Si les Québécois veulent maintenir leur niveau de vie, ils se dirigent tout droit vers un cul-de-sac. La démonstration de l'article de Sansfacon l'illustre bien. Les propos (propositions ?) des deux économistes chevronnés (sic)démontrent que le Québécois moyen (à peu près le seul qui pait des impôts)n'est plus capable de surmonter toute hausse de tarif qui soit, sans perdre de sa qualité de vie. Alors: que faire, docteur? Changer radicalement notre mode de vie afin de diminuer nos dépenses. On a pas les moyens de dépenser plus; conclusion: diminuer les dépenses. Comment? En les forçant, car collectivement, ils ne changeront pas d'êux-même. Chargez 300$ par mois aux automobilistes qui persistent à prendre leur voiture afin de la stationner près de leur travail; vous verrez: ils vont prendre le bus, iront en vélo ou marcheront. Haussez les coûts d'HQ ? C'est l'énergie disponible la moins polluante actuellement. Hausser les coûts du pétrole et de l'huile à chauffage pour qu'ils optent pour HQ serait une bonne avenue.

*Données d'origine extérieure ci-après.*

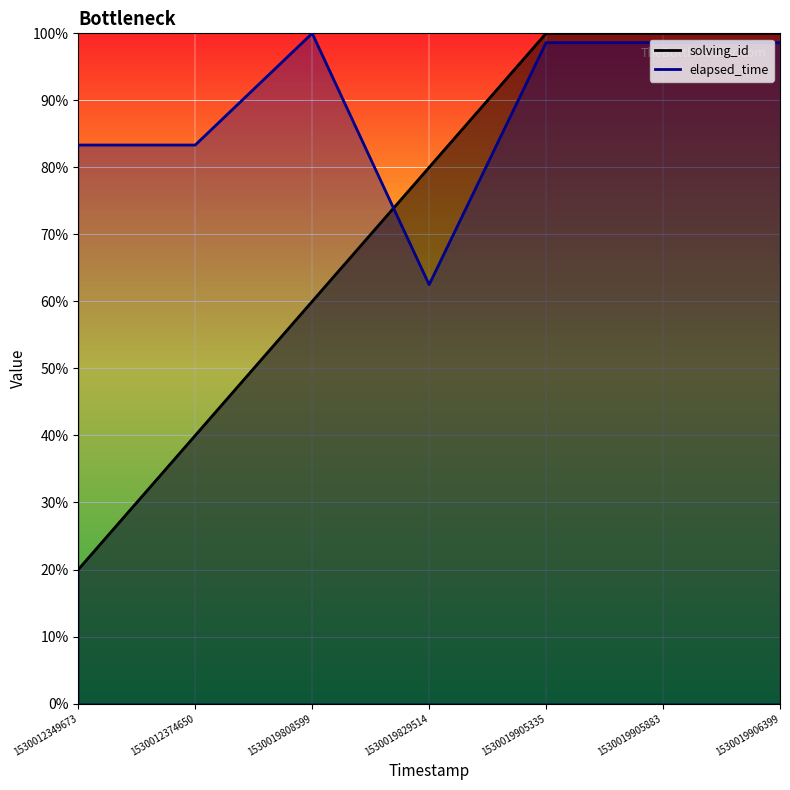

How many data points does each series have?

7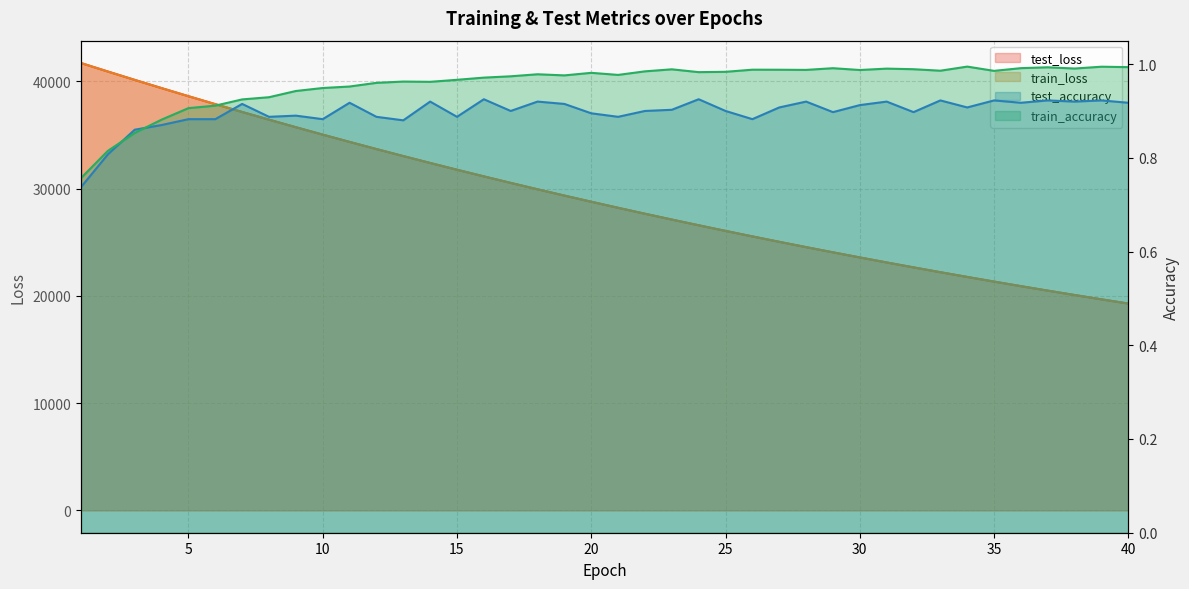

What is the value of the train_loss point at the 20th from the left?

28765.7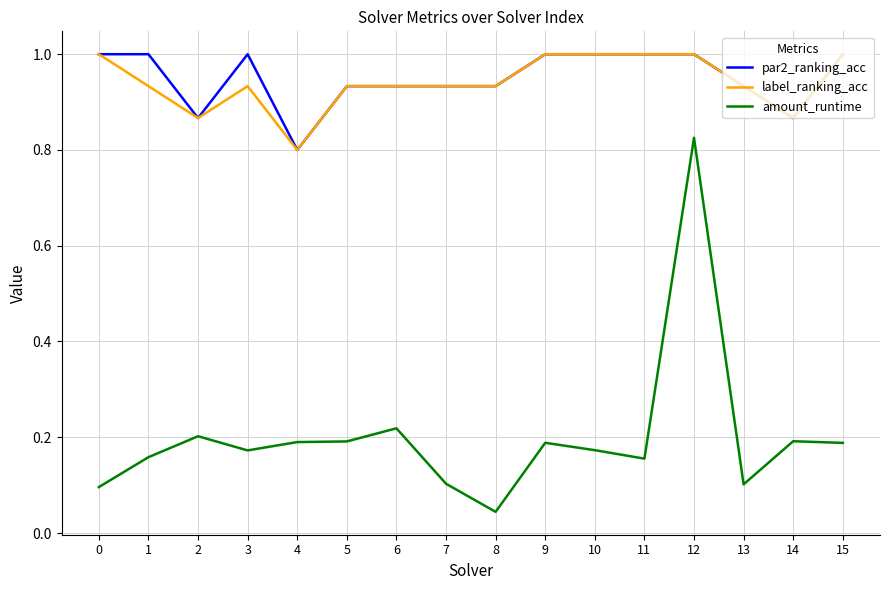

Where is the first local maximum for amount_runtime?

2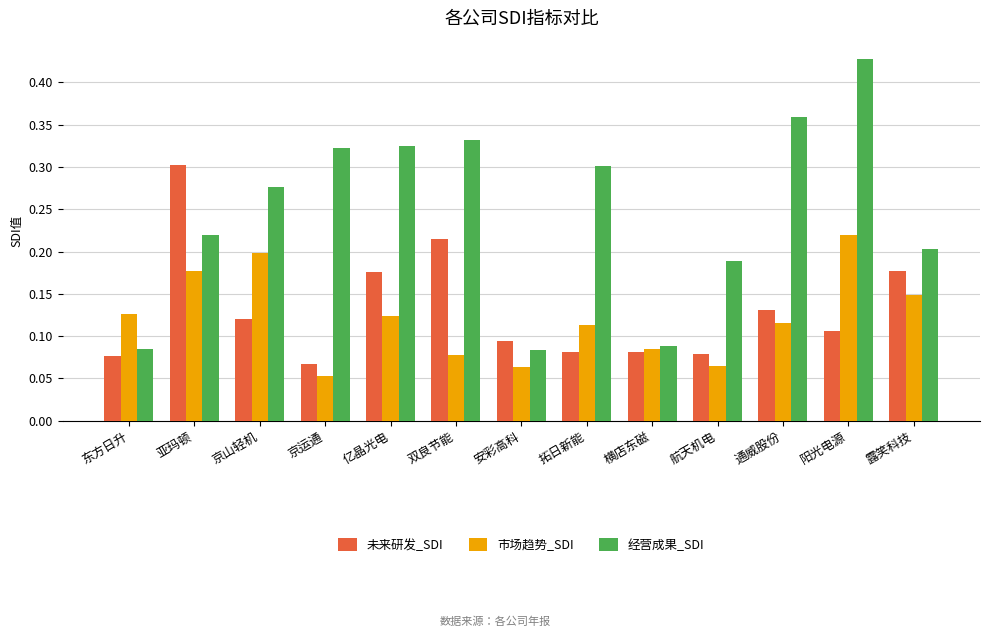

Which series has the largest range (max minus min)?

经营成果_SDI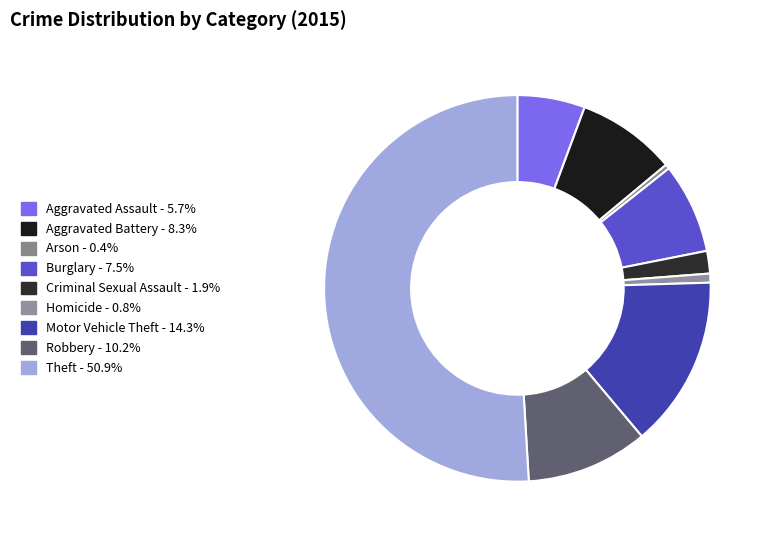

Count the number of slices in the pie.

9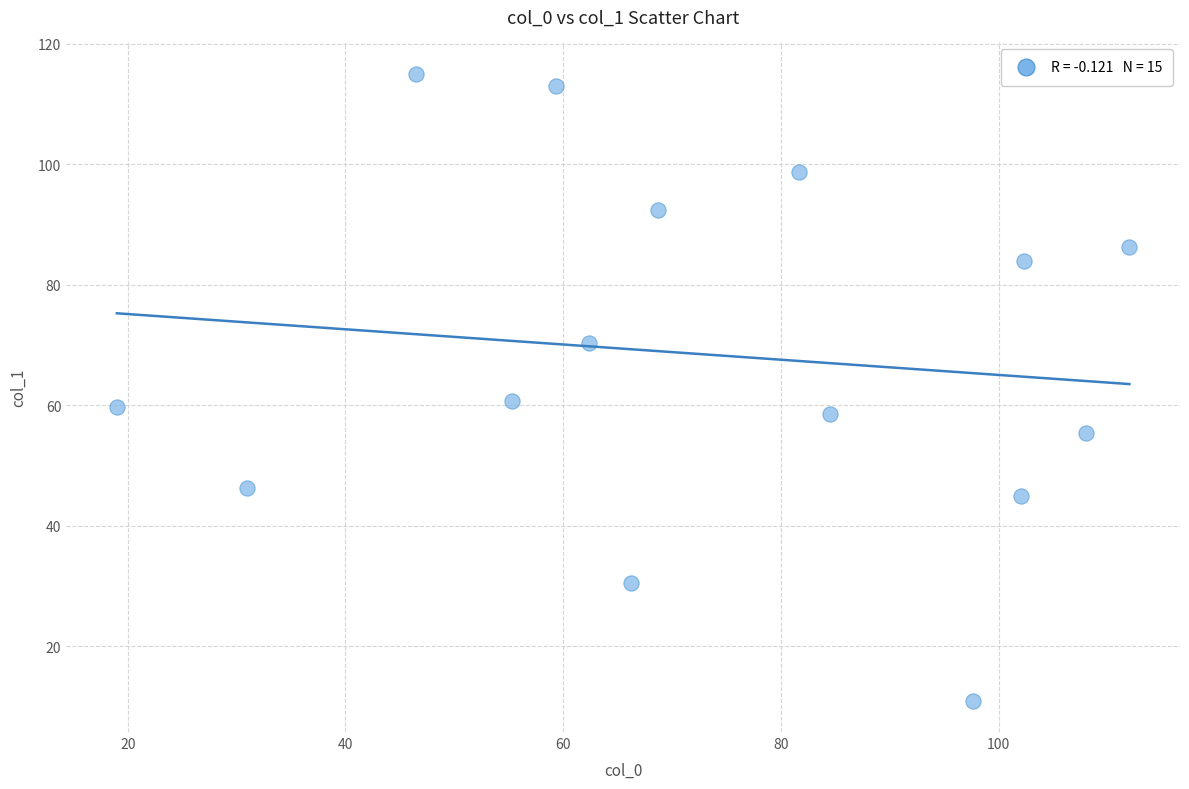

What is the range of X values (max minus min)?

93.0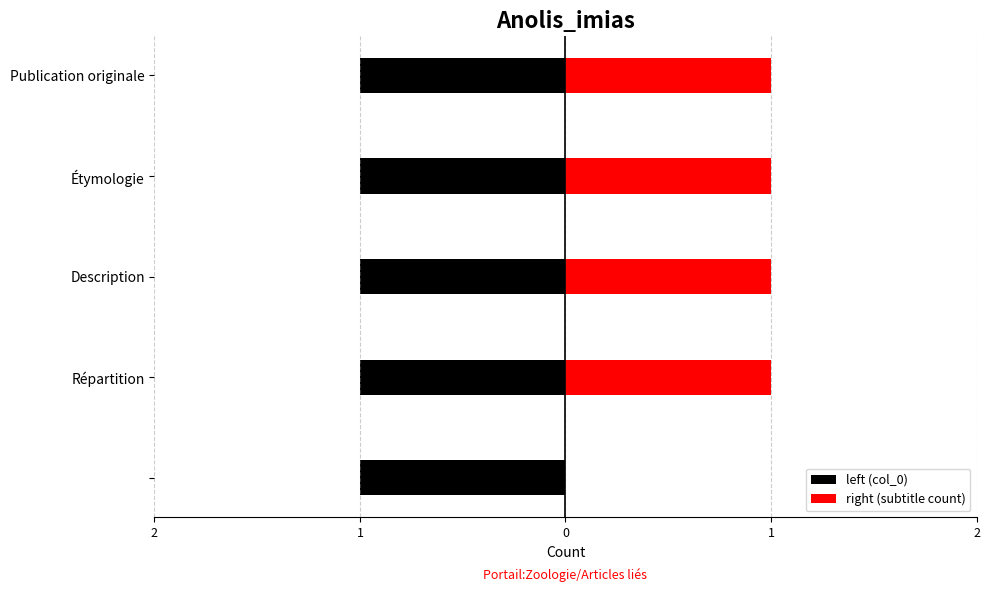

Is the value of right (subtitle count) at 1 greater than the value of left (col_0) at 1?

Yes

Et à l'avenant. Les Occidentaux devront, soit opter avec enthousiasme, ou se le faire imposer, choisir une réduction de leur consommation, pas se faire imposer des hausses de tarif. Se débarasser de leur piscine et aller à la municipale (pour laquelle ils paient de toutes façons) A t'on besoin de 5 téléphones par maison et 4 T.V.?
Préparer l'avenir, comme l'avance Sanfaçon, c'est accepter que nous ne pouvons plus vivre dans cette société de consummation. Notre qualité de vie se situera entre celle du Tiers-Monde et la nôtre ou elle ne vivra pas.